Worst funeral home scams of 2008
by Emily S. Gerson
While there are countless legitimate and respectable funeral homes open for business, there are also many unscrupulous people in the funeral industry who use the vulnerability of grieving people to commit crimes. Each year, dozens of funeral home scams hit the news and shock the world. In order to help avoid becoming a victim in funeral home scams, always be sure to carefully read the funeral contract and be wary of signing up for a pre-need, which is the sale of a funeral well in advance of the death. Here are some of 2008’s most egregious funeral home scams:
5) Livonia, Michigan: The Ziomek Funeral Home was investigated in 2008 for fraud after numerous complaints to the Livonia police. The funeral home closed without warning and left all of those who had bought pre-paid funerals out in the cold (police estimate it was anywhere from 20 to 100 people). Police say the funeral home shut down without honoring the existing contracts or refunding all the customers. The funeral home had been open for 16 years before it closed suddenly. As of December 2008, some of the customers have been repaid, but many are still out tens of thousands of dollars and are now without funeral plans.
4) La Crosse, Wisconsin: Darrell Dickinson of the Dickinson Family Funeral Home pled guilty in July 2008 to two felony fraud charges. He was making fraudulent claims for assistance from the state with funeral costs for indigent people and Medicaid recipients, and collected $55,000 of the state money for 27 funerals. At the same time, he was charging the families of the deceased the full cost of the funerals — they did not know he had obtained the state funds. Dickinson did this double-dipping from 2003 to 2006, and in August 2008, he was sentenced to three days in jail, six months of electronic monitoring, and his funeral director license was revoked.
3) Hammond, Indiana: Eunice Roper-Allen of Allen Funeral Home was indicted in November 2008 on six counts of fraud.

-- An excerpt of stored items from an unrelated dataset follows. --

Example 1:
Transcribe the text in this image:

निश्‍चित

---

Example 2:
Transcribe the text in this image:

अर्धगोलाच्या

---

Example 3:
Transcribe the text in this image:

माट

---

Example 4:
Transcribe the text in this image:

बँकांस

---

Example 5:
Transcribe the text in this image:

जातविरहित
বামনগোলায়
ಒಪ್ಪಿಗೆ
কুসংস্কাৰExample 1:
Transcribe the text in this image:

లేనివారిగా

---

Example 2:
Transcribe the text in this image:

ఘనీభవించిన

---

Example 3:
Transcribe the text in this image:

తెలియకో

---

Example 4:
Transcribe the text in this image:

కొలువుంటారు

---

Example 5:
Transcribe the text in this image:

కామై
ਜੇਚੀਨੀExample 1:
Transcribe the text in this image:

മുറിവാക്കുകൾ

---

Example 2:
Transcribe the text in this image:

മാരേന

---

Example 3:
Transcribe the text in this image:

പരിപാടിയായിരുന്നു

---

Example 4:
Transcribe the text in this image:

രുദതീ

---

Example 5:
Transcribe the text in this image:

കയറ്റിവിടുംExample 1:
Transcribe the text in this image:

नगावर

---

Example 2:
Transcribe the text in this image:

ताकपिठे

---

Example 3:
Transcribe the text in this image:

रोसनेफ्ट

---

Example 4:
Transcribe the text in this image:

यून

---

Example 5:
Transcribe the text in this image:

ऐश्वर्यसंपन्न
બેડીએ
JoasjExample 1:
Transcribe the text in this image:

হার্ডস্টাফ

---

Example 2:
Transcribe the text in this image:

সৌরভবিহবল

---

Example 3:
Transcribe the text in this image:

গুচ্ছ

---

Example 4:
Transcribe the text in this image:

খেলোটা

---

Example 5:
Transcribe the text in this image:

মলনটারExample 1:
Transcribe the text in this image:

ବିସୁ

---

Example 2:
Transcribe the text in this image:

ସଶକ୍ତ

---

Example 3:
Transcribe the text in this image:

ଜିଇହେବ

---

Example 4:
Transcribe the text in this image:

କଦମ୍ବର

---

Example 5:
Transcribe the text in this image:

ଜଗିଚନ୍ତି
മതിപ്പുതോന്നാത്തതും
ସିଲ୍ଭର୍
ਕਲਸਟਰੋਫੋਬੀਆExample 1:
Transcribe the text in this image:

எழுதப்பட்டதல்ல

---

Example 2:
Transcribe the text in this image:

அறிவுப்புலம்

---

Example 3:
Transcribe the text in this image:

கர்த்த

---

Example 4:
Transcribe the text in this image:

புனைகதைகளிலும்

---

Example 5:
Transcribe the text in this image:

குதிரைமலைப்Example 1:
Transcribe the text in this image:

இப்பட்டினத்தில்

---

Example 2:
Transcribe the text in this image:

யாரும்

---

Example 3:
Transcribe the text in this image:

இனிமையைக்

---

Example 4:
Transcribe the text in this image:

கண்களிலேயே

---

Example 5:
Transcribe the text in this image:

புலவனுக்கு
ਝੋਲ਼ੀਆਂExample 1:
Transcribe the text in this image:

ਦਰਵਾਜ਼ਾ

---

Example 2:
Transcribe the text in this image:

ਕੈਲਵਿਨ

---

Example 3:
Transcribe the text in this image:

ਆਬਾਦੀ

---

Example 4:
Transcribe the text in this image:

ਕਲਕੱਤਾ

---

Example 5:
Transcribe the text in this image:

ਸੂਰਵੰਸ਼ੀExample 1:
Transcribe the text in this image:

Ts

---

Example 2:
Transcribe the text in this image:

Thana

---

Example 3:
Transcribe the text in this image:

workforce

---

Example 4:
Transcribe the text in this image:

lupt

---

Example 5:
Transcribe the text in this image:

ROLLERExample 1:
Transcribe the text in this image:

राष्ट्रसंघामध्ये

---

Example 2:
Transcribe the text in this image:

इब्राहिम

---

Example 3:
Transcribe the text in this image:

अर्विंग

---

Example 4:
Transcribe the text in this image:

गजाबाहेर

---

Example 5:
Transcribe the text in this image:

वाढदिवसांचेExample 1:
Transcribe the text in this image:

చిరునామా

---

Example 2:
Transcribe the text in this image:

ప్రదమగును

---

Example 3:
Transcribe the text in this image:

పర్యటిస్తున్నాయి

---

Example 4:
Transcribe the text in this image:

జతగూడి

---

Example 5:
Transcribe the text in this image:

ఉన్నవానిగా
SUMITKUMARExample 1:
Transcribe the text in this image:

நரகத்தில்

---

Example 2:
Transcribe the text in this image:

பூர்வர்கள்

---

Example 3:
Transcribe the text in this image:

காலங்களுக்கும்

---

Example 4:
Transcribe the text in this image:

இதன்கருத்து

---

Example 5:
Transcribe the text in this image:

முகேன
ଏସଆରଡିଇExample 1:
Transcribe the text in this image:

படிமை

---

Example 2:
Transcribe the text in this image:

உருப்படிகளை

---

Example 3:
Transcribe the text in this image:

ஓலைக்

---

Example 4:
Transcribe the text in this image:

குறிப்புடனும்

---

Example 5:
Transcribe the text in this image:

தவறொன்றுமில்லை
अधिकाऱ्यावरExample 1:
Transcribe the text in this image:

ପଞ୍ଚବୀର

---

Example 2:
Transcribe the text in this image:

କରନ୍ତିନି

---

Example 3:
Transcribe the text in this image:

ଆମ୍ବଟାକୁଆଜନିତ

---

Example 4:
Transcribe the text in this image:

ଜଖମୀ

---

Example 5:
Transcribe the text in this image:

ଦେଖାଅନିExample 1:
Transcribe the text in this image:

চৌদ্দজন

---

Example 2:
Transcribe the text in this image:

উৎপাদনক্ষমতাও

Allen was in trouble the previous year for not paying $440,000 in taxes and penalties, and it turns out she filed for bankruptcy in 1990s, possibly to avoid the tax sale of the property. In the current indictment, she’s being accused of defrauding a customer by $44,000. She allegedly gave the customer fake receipts checks to justify the funeral expenses, and used the money to buy personal items and pay her bills.
2) Osceola, Indiana: Early in 2008, a man named Robert Nelms was discovered to be conducting a trust fund scheme that defrauded Indiana residents of $27 million. Nelms was the owner and president of Memory Gardens Management Corporation, a company that owns and operates funeral homes and cemetery property. By law, private cemetery owners in Indiana must create a perpetual care fund to permanently maintain the cemetery grounds. Nelms used fraudulent securities instruments to transfer $27 million of the fund, hid the money through several transfers, and then used it to pay for several business and personal expenses, such as his million-dollar residence. Even worse, prosecutors say Nelms and his wife may have stolen more than $200 million from cemetery trust funds in Indiana, Michigan, New Jersey, and Tennessee.
1) Philadelphia, Pennsylvania: Louis and Gerald Garzone, a pair of brothers who ran a funeral home in Philadelphia, pleaded guilty in September 2008 to selling corpses to a body parts trafficking company. The trafficking company obtained bodies from funeral homes in Pennsylvania, New York, and New Jersey, and without family permission or medical tests, dissembled the bodies. They sold the parts (some diseased) to businesses across the United States be used for knee and hip replacements, dental implants, and more. The mastermind of the trafficking ring, Michael Mastromarino, also pled guilty to his charges.